Re: [xsl] Return value from a template...

["Eric Bréchemier" <eric.brechemier@xxxxxxxxx>]

  Hi Batis,

You cannot use call-template with select="/root/bib"

"Unlike xsl:apply-templates, xsl:call-template does not change the
current node or the current node list." [1]

You should give a try to using apply-templates instead.

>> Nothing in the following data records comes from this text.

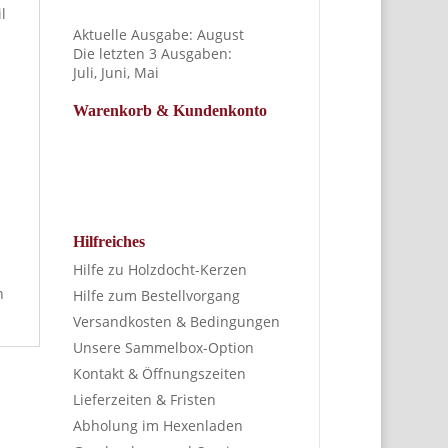
l
Aktuelle Ausgabe:
August
Die letzten 3 Ausgaben:
Juli
,
Juni
,
Mai
Warenkorb & Kundenkonto
Hilfreiches
Hilfe zu Holzdocht-Kerzen
n
Hilfe zum Bestellvorgang
Versandkosten & Bedingungen
Unsere Sammelbox-Option
Kontakt & Öffnungszeiten
Lieferzeiten & Fristen
Abholung im Hexenladen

Besides, "variable" in XSLT cannot be changed after first initialization, so
<xsl:variable name="var"  select="concat($var,ids, $delimiter)"/> is
bound to fail.

[1] XSL Transformation (XSLT) version 1.0, '6 Named Templates
http://www.w3.org/TR/xslt#named-templates

Cheers,

Eric Brichemier

On Jan 8, 2008 4:58 PM, Batis DAVE <batis.04@xxxxxxxxx> wrote:
> I want to return a variable value from a template based on this example:
> http://biglist.com/lists/xsl-list/archives/200205/msg01614.html
> but it's not working...
> Here's my code:
> <?xml version="1.0"?>
> <xsl:stylesheet xmlns:xsl="http://www.w3.org/1999/XSL/Transform";
version="1.0">
> <xsl:output indent="yes" method="html" omit-xml-declaration="no"
> encoding="ISO-8859-1" />
> <xsl:param name="delimiter" select="','"/>
>
>         <xsl:template match="/root">
>
>                 <xsl:variable name="idList">
>                         <xsl:call-template select="/root/bib"
name="getIdList" />
>                 </xsl:variable>
>
>                 <xsl:value-of select="$idList"/>
>
>         </xsl:template>
>
>
>         <xsl:template match="/root/bib" name="getIdList">
>                 <xsl:for-each select="/root/bib">
>                         <xsl:variable name="var"  select="concat($var,ids,
$delimiter)"/>
>                 </xsl:for-each>
>                 <xsl:value-of select="$var"/>
>         </xsl:template>
>
> </xsl:stylesheet>
>
> What's wrong in it?